[What is being asked]
The full listing is to be transcribed exactly, with each picture left out.

BEGIN Data records

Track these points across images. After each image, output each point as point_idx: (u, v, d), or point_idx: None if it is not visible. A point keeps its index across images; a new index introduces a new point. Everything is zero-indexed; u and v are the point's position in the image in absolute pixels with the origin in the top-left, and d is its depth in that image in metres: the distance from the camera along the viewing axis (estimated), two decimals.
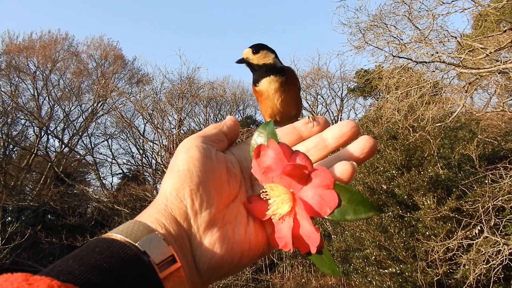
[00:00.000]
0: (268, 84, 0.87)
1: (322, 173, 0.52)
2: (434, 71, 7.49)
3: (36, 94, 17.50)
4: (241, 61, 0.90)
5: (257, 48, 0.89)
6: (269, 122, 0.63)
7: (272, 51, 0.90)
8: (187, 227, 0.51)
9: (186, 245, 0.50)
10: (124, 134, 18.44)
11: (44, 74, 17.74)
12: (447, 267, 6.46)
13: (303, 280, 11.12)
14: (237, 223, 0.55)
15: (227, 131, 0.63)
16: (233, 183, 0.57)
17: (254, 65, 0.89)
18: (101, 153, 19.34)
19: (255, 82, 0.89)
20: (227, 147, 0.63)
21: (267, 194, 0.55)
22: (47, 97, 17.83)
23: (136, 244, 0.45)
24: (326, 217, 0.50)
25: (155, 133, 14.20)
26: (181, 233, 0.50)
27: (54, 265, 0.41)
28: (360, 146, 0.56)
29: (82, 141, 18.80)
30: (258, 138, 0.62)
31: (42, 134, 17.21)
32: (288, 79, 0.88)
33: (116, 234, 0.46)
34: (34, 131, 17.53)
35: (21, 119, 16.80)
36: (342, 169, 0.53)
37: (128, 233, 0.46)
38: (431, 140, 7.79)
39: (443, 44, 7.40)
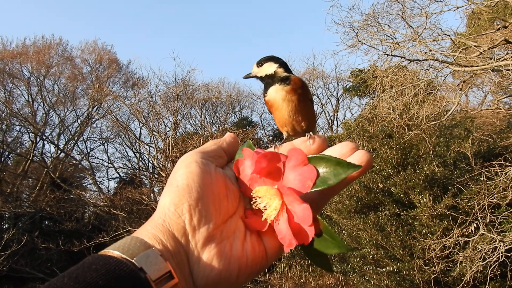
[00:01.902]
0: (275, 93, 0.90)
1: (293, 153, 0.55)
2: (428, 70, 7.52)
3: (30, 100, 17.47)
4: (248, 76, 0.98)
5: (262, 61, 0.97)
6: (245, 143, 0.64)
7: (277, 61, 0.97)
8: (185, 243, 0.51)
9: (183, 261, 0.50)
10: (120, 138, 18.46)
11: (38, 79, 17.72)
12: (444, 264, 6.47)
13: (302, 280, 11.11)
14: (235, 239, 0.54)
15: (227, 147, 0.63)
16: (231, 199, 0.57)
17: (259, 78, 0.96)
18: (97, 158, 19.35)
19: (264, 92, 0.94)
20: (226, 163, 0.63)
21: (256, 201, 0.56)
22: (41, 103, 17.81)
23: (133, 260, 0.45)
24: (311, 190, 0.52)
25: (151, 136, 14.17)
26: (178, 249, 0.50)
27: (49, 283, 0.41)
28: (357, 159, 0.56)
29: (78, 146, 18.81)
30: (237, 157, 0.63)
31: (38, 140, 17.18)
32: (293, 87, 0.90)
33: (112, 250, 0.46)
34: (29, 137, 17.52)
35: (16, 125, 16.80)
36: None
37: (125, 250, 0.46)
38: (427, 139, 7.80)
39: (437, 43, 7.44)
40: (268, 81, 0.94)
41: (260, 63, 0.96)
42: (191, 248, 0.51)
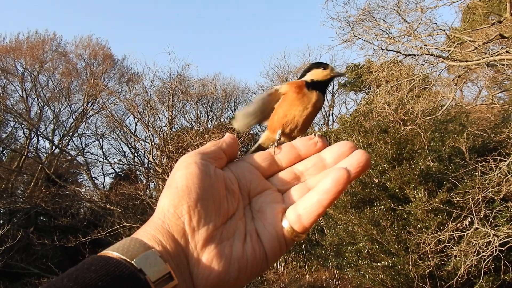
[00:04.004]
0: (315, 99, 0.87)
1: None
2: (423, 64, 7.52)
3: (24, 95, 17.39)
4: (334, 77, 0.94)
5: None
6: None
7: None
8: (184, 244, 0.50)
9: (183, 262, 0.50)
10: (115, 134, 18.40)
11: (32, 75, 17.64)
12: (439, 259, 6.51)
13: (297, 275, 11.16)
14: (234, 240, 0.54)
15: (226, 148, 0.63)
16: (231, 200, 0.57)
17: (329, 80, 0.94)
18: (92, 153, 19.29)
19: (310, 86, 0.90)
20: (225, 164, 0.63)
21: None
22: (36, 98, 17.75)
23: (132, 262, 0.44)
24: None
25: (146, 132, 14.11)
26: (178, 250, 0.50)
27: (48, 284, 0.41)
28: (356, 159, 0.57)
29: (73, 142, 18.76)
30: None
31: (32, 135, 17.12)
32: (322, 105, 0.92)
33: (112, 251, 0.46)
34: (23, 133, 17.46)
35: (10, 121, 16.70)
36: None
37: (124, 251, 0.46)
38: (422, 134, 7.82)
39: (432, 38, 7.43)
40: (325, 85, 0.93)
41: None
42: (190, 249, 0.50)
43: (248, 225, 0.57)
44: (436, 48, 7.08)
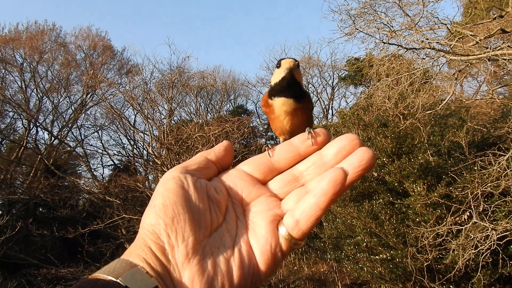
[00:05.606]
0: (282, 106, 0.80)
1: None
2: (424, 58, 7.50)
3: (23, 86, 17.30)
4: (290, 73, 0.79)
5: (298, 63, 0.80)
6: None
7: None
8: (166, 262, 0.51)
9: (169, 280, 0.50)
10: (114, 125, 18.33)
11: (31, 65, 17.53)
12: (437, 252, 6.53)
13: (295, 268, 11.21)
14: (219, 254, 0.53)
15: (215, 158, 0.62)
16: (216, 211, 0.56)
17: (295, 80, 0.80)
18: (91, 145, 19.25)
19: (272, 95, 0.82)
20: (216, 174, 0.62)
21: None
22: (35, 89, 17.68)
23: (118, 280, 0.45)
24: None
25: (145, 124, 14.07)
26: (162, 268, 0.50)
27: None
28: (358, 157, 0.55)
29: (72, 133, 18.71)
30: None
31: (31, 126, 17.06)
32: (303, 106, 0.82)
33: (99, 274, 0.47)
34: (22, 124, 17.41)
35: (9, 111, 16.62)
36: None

END Data records

[Problem solution]
Track these points across images. After each image, output each point as point_idx: (u, v, d), or point_idx: None if it is not visible. A point keeps its index across images; a new index introduces a new point. Everything is zero-indexed; u and v are the point's position in the image in absolute pixels with the origin in the top-left, and d is its depth in that image in metres: the distance from the camera along the viewing axis (estimated), two decimals.
[00:00.000]
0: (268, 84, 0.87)
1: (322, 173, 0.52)
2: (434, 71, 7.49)
3: (36, 94, 17.50)
4: (241, 61, 0.90)
5: (257, 48, 0.89)
6: (269, 122, 0.63)
7: (272, 51, 0.90)
8: (187, 227, 0.51)
9: (186, 245, 0.50)
10: (124, 134, 18.44)
11: (44, 74, 17.74)
12: (447, 267, 6.46)
13: (303, 280, 11.12)
14: (237, 223, 0.55)
15: (227, 131, 0.63)
16: (233, 183, 0.57)
17: (254, 65, 0.89)
18: (101, 153, 19.34)
19: (255, 82, 0.89)
20: (227, 147, 0.63)
21: (267, 194, 0.55)
22: (47, 97, 17.83)
23: (136, 244, 0.45)
24: (326, 217, 0.50)
25: (155, 133, 14.20)
26: (181, 233, 0.50)
27: (54, 265, 0.41)
28: (360, 146, 0.56)
29: (82, 141, 18.80)
30: (258, 138, 0.62)
31: (42, 134, 17.21)
32: (288, 79, 0.88)
33: (116, 234, 0.46)
34: (34, 131, 17.53)
35: (21, 119, 16.80)
36: (342, 169, 0.53)
37: (128, 233, 0.46)
38: (431, 140, 7.79)
39: (443, 44, 7.40)
[00:01.902]
0: (275, 93, 0.90)
1: (293, 153, 0.55)
2: (428, 70, 7.52)
3: (30, 100, 17.47)
4: (248, 76, 0.98)
5: (262, 61, 0.97)
6: (245, 143, 0.64)
7: (277, 61, 0.97)
8: (185, 243, 0.51)
9: (183, 261, 0.50)
10: (120, 138, 18.46)
11: (38, 79, 17.72)
12: (444, 264, 6.47)
13: (302, 280, 11.11)
14: (235, 239, 0.54)
15: (227, 147, 0.63)
16: (231, 199, 0.57)
17: (259, 78, 0.96)
18: (97, 158, 19.35)
19: (264, 92, 0.94)
20: (226, 163, 0.63)
21: (256, 201, 0.56)
22: (41, 103, 17.81)
23: (133, 260, 0.45)
24: (311, 190, 0.52)
25: (151, 136, 14.17)
26: (178, 249, 0.50)
27: (49, 283, 0.41)
28: (357, 159, 0.56)
29: (78, 146, 18.81)
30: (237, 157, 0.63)
31: (38, 140, 17.18)
32: (293, 87, 0.90)
33: (112, 250, 0.46)
34: (29, 137, 17.52)
35: (16, 125, 16.80)
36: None
37: (125, 250, 0.46)
38: (427, 139, 7.80)
39: (437, 43, 7.44)
40: (268, 81, 0.94)
41: (260, 63, 0.96)
42: (191, 248, 0.51)
[00:04.004]
0: (315, 99, 0.87)
1: None
2: (423, 64, 7.52)
3: (24, 95, 17.39)
4: (334, 77, 0.94)
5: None
6: None
7: None
8: (184, 244, 0.50)
9: (183, 262, 0.50)
10: (115, 134, 18.40)
11: (32, 75, 17.64)
12: (439, 259, 6.51)
13: (297, 275, 11.16)
14: (234, 240, 0.54)
15: (226, 148, 0.63)
16: (231, 200, 0.57)
17: (329, 80, 0.94)
18: (92, 153, 19.29)
19: (310, 86, 0.90)
20: (225, 164, 0.63)
21: None
22: (36, 98, 17.75)
23: (132, 262, 0.44)
24: None
25: (146, 132, 14.11)
26: (178, 250, 0.50)
27: (48, 284, 0.41)
28: (356, 159, 0.57)
29: (73, 142, 18.76)
30: None
31: (32, 135, 17.12)
32: (322, 105, 0.92)
33: (112, 251, 0.46)
34: (23, 133, 17.46)
35: (10, 121, 16.70)
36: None
37: (124, 251, 0.46)
38: (422, 134, 7.82)
39: (432, 38, 7.43)
40: (325, 85, 0.93)
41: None
42: (190, 249, 0.50)
43: (248, 225, 0.57)
44: (436, 48, 7.08)
[00:05.606]
0: (282, 106, 0.80)
1: None
2: (424, 58, 7.50)
3: (23, 86, 17.30)
4: (290, 73, 0.79)
5: (298, 63, 0.80)
6: None
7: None
8: (166, 262, 0.51)
9: (169, 280, 0.50)
10: (114, 125, 18.33)
11: (31, 65, 17.53)
12: (437, 252, 6.53)
13: (295, 268, 11.21)
14: (219, 254, 0.53)
15: (215, 158, 0.62)
16: (216, 211, 0.56)
17: (295, 80, 0.80)
18: (91, 145, 19.25)
19: (272, 95, 0.82)
20: (216, 174, 0.62)
21: None
22: (35, 89, 17.68)
23: (118, 280, 0.45)
24: None
25: (145, 124, 14.07)
26: (162, 268, 0.50)
27: None
28: (358, 157, 0.55)
29: (72, 133, 18.71)
30: None
31: (31, 126, 17.06)
32: (303, 106, 0.82)
33: (99, 274, 0.47)
34: (22, 124, 17.41)
35: (9, 111, 16.62)
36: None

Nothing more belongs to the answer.